Philipp Rumpf writes:
> That still won't catch keventd oopsing though - which I think might happen
> quite easily in real life.

Maybe we should panic in that case? For example, what happens if kswapd
oopses? kreclaimd? bdflush? kupdate? All these have the same problem,
and should probably have the same "fix" applied, whatever that fix may
be.

--
Russell King ([email protected]) The developer of ARM Linux
http://www.arm.linux.org.uk/personal/aboutme.html

2001-02-19 21:41:33

by Philipp Rumpf

[permalink] [raw]
Subject: Re: kernel_thread() & thread starting

On Mon, 19 Feb 2001, Russell King wrote:
> Philipp Rumpf writes:
> > That still won't catch keventd oopsing though - which I think might happen
> > quite easily in real life.
>
> Maybe we should panic in that case? For example, what happens if kswapd
> oopses? kreclaimd? bdflush? kupdate? All these have the same problem,

No. If kswapd oopses it's a bug in kswapd (or related code). If keventd
oopses most likely the broken code is actually the task queue you
scheduled, which belongs to your driver.

2001-02-19 22:26:32

by David Woodhouse

[permalink] [raw]
Subject: Re: kernel_thread() & thread starting

On Mon, 19 Feb 2001, Philipp Rumpf wrote:

> No. If kswapd oopses it's a bug in kswapd (or related code). If keventd
> oopses most likely the broken code is actually the task queue you
> scheduled, which belongs to your driver.

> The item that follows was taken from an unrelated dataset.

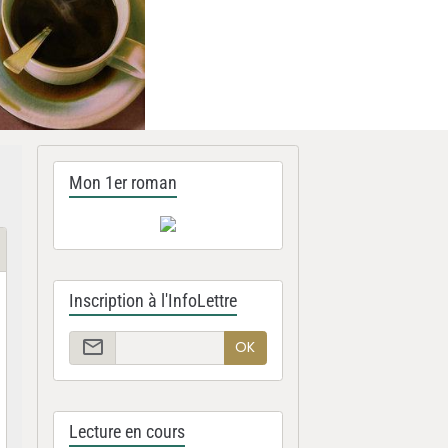
Mon 1er roman
Inscription à l'InfoLettre
OK
Lecture en cours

If we're going to detect this case, we might as well just restart keventd.

--
dwmw2


2001-02-21 00:52:26

by Kenn Humborg

[permalink] [raw]
Subject: Re: kernel_thread() & thread starting

On Sun, Feb 18, 2001 at 10:53:16PM +0000, Russell King wrote:
> Kenn Humborg writes:
> > When starting bdflush and kupdated, bdflush_init() uses a semaphore to
> > make sure that the threads have run before continuing. Shouldn't
> > start_context_thread() do something similar?
>
> I think this would be a good idea. Here is a patch to try. Please report
> back if it works so that it can be forwarded to Linus. Thanks.

Works perfectly for me.

I'll leave it up to you guys to decide what's the right way to deal with
this and pass a patch to Linus/Alan. Meanwhile, I'll keep Russell's
patch below in our CVS tree.

Thanks,
Kenn

> --- orig/kernel/context.c Tue Jan 30 13:31:11 2001
> +++ linux/kernel/context.c Sun Feb 18 22:51:56 2001
> @@ -63,7 +63,7 @@
> return ret;
> }
>
> -static int context_thread(void *dummy)
> +static int context_thread(void *sem)
> {
> struct task_struct *curtask = current;
> DECLARE_WAITQUEUE(wait, curtask);
> @@ -79,6 +79,8 @@
> recalc_sigpending(curtask);
> spin_unlock_irq(&curtask->sigmask_lock);
>
> + up((struct semaphore *)sem);
> +
> /* Install a handler so SIGCLD is delivered */
> sa.sa.sa_handler = SIG_IGN;
> sa.sa.sa_flags = 0;
> @@ -148,7 +150,9 @@
>
> int start_context_thread(void)
> {
> - kernel_thread(context_thread, NULL, CLONE_FS | CLONE_FILES);
> + DECLARE_MUTEX_LOCKED(sem);
> + kernel_thread(context_thread, &sem, CLONE_FS | CLONE_FILES);
> + down(&sem);
> return 0;
> }
>
>
>
> --
> Russell King ([email protected]) The developer of ARM Linux
> http://www.arm.linux.org.uk/personal/aboutme.html